The company announced yesterday that Texaco operations in Antigua and Barbuda, Barbados, Grenada, Dominica, St. Lucia, St Vincent and the Grenadines, Guyana, St. Kitts and Trinidad and Tobago are now owned by Vitogaz, S.A., a wholly-owned subsidiary of RUBIS, an international downstream petroleum company based in France.
“The remaining transactions for Nicaragua, Costa Rica, Belize, Martinique, Guadeloupe and French Guiana, are expected to close by third quarter 2011 following receipt of required local regulatory and government approvals,” it said in a statement.
The sale of the businesses in nine Eastern Caribbean countries includes a network of 75 service stations, interest in nine aviation facilities, five LPG filling plants, seven storage terminals, and trading and shipping operations.
It is part of the overall purchase of Chevron’s 15-country network comprising 174 service stations operating under the Texaco brand, an equity interest in an associated refinery operation, proprietary and joint-venture terminals and aviation facilities and a commercial and industrial fuels business.
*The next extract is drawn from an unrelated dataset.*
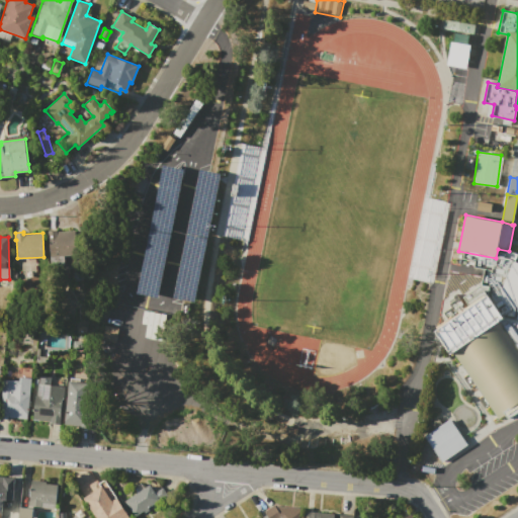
[(50,267),(49,239),(75,238),(76,255),(64,256),(64,266),(50,267)]
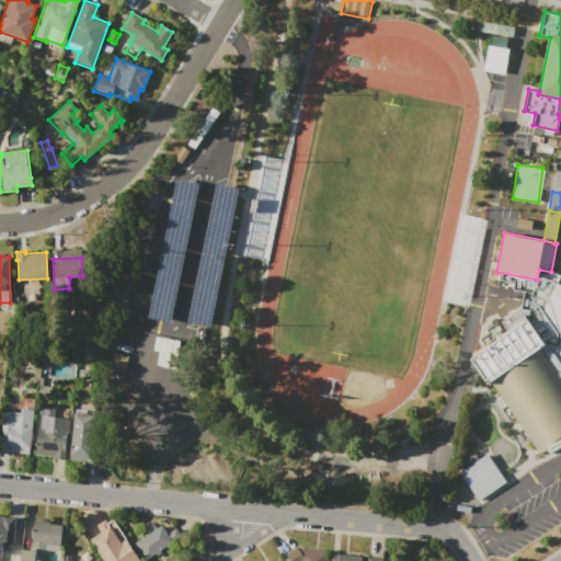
[(35,455),(37,428),(39,428),(41,416),(42,416),(43,408),(55,409),(54,418),(69,419),(68,442),(65,442),(64,459),(54,459),(54,456),(35,455)]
Chevron is one of the world’s leading integrated energy companies, with subsidiaries that conduct business worldwide. The company explores for, produces and transports crude oil and natural gas; refines, markets and distributes transportation fuels and lubricants; manufactures and sells petrochemical products; and generates power and produces geothermal energy; provides energy efficiency solutions.